[THINGS TO DO]
a – Decide whether each of the following statements agrees with the excerpt on the Vatican and the papal election, answering yes or no and quoting the words of the excerpt that settle it. (i) The Vatican issued a statement on Saturday criticizing news reports. (ii) The reports of a secret dossier appeared in American newspapers. (iii) The best answer to whether this is why Benedict XVI resigned is "maybe."
b – Go on with the excerpt on the Vatican and the papal election, starting right after its last sentence.

[EXCERPT]
● ● ●
Editor's note: John L. Allen Jr. is CNN's senior Vatican analyst and senior correspondent for the National Catholic Reporter.


(CNN) -- Suffice it to say that of all possible storylines to emerge, heading into the election of a new pope, sensational charges of a shadowy "gay lobby" (possibly linked to blackmail), whose occult influence may have been behind the resignation of Benedict XVI, would be right at the bottom of the Vatican's wish list.


Proof of the Vatican's irritation came with a blistering statement Saturday complaining of "unverified, unverifiable or completely false news stories," even suggesting the media is trying to influence the papal election.


Two basic questions have to be asked about all this. First, is there really a secret dossier about a network of people inside the Vatican who are linked by their sexual orientation, as Italian newspaper reports have alleged? Second, is this really why Benedict XVI quit?



John L. Allen Jr.

John L. Allen Jr.



The best answers, respectively, are "maybe" and "probably not."
● ● ●
[MATERIAL SHOWN]
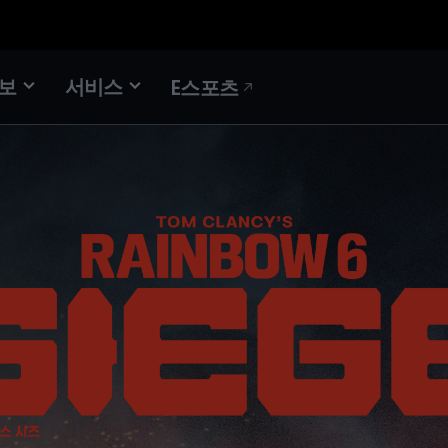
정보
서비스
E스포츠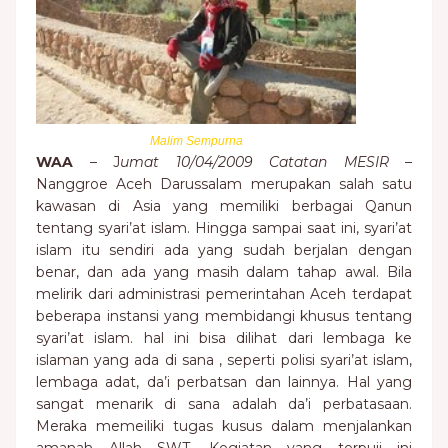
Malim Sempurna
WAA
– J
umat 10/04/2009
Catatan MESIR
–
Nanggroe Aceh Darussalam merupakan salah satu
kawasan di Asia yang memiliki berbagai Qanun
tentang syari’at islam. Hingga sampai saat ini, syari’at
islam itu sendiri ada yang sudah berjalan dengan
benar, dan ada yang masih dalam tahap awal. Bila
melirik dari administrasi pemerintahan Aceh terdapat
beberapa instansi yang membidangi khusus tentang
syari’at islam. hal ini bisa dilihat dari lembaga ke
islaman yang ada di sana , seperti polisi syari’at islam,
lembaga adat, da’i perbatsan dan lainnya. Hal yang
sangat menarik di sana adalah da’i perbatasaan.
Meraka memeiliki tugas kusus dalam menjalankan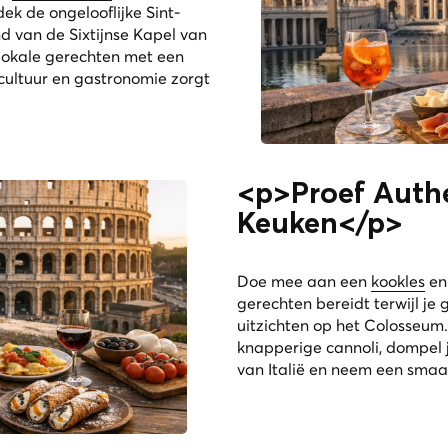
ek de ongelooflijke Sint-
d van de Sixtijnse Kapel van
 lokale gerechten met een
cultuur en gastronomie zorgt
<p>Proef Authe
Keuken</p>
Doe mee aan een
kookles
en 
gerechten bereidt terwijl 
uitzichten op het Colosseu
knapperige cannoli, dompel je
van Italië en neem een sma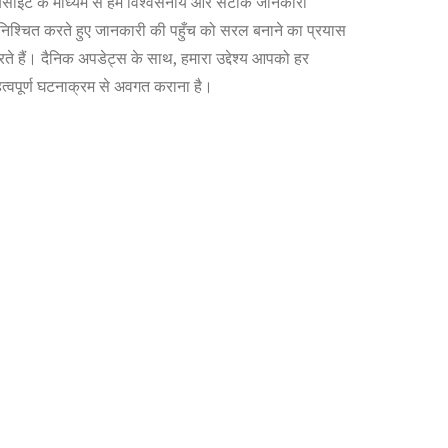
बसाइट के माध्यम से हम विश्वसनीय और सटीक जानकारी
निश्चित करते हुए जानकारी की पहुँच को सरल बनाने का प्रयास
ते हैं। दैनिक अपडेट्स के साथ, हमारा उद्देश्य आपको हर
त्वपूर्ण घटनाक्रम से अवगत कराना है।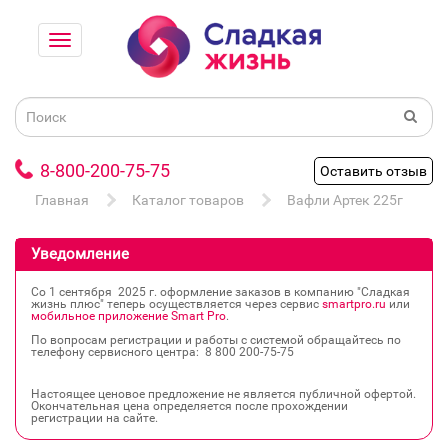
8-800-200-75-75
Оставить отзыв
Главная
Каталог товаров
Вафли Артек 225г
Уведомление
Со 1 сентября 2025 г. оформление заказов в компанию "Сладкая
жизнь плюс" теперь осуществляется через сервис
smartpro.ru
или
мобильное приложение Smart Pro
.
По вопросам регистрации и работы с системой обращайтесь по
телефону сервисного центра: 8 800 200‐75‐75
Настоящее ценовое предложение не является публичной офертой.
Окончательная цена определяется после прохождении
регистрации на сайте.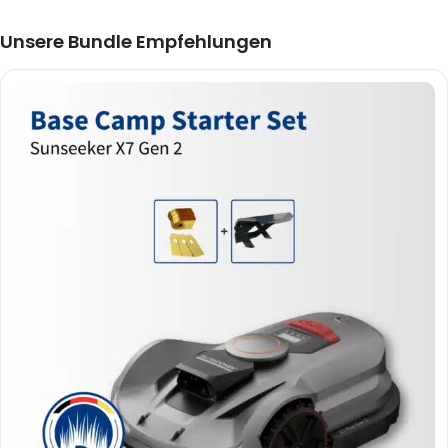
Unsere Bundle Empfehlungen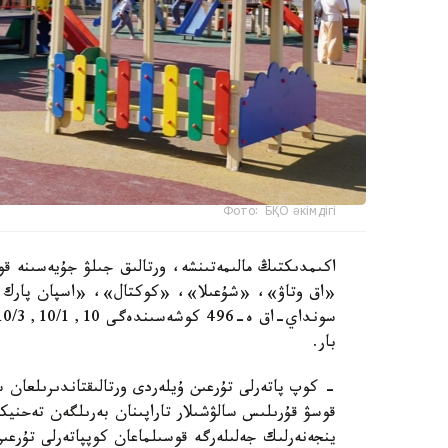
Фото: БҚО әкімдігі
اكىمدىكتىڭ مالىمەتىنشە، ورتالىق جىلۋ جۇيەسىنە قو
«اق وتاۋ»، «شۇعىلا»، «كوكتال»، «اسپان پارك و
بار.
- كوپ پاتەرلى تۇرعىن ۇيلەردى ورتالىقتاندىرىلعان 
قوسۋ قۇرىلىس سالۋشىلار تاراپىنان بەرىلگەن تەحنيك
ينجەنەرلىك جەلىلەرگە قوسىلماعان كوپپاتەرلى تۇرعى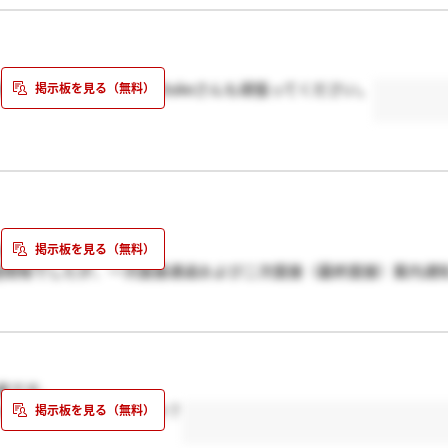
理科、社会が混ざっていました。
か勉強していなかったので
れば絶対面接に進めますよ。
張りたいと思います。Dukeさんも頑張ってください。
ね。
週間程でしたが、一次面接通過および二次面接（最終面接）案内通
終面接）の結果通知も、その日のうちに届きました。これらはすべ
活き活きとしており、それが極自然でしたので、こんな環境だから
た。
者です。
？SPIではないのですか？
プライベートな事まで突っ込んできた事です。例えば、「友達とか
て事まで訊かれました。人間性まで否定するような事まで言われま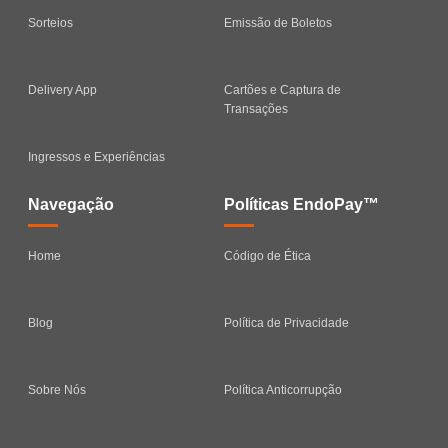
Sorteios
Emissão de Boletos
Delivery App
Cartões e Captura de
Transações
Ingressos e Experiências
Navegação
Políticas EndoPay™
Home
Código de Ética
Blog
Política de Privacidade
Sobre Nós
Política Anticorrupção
● ● ●
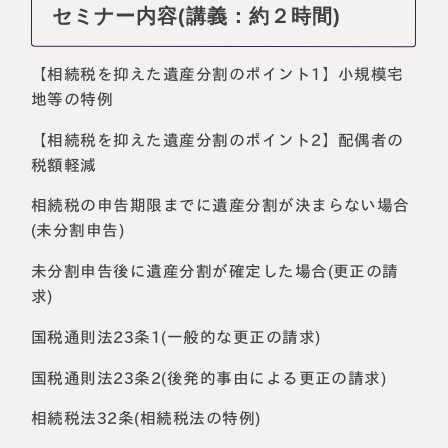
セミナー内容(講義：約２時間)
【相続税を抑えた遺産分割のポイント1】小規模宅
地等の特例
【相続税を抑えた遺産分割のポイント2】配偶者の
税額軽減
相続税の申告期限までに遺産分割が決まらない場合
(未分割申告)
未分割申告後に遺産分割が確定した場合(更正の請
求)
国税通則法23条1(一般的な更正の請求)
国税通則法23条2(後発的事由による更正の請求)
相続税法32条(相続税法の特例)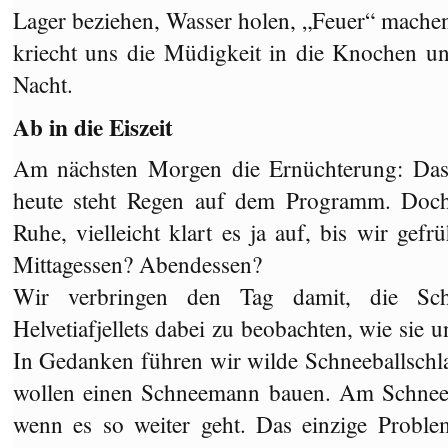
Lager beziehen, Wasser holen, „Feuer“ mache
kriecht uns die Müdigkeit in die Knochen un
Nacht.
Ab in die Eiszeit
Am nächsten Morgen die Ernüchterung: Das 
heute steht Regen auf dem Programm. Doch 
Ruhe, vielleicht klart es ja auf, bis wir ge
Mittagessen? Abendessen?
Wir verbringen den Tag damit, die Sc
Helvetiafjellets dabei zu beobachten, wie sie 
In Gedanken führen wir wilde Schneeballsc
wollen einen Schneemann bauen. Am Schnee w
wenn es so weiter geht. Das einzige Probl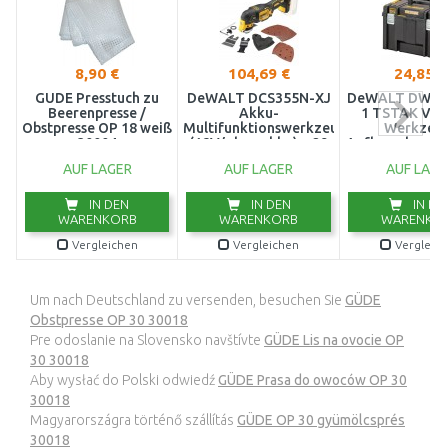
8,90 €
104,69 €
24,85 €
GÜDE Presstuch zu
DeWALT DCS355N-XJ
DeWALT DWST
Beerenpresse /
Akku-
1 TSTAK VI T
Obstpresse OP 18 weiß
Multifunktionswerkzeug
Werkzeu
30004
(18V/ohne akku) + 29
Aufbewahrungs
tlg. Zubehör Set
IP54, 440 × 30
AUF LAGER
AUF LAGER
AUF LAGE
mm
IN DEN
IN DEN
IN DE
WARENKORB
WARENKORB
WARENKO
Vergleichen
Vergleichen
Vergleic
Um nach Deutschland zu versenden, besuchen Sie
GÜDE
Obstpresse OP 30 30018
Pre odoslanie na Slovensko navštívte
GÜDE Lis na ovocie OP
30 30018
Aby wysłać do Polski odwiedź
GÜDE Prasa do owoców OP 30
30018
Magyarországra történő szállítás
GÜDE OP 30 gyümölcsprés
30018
● ● ●
[RESPONSES BY TASK]
a –
(i) Yes: "Proof of the Vatican's irritation came with a blistering statement Saturday complaining of "unverified, unverifiable or completely false news stories,""
(ii) No: "as Italian newspaper reports have alleged"
(iii) No: "The best answers, respectively, are "maybe" and "probably not.""

b –
It's a matter of record that at the peak of last year's massive Vatican leaks crisis, Benedict XVI created a commission of three cardinals to investigate the leaks. They submitted an eyes-only report to the pope in mid-December, which has not been made public.


It's impossible to confirm whether that report looked into the possibility that people protecting secrets about their sex lives were involved with the leaks, but frankly, it would be surprising if it didn't.


There are certainly compelling reasons to consider the hypothesis. In 2007, a Vatican official was caught by an Italian TV network on hidden camera arranging a date through a gay-oriented chat room, and then taking the young man back to his Vatican apartment. In 2010, a papal ceremonial officer was caught on a wiretap arranging liaisons through a Nigerian member of a Vatican choir. Both episodes played out in full public view, and gave the Vatican a black eye.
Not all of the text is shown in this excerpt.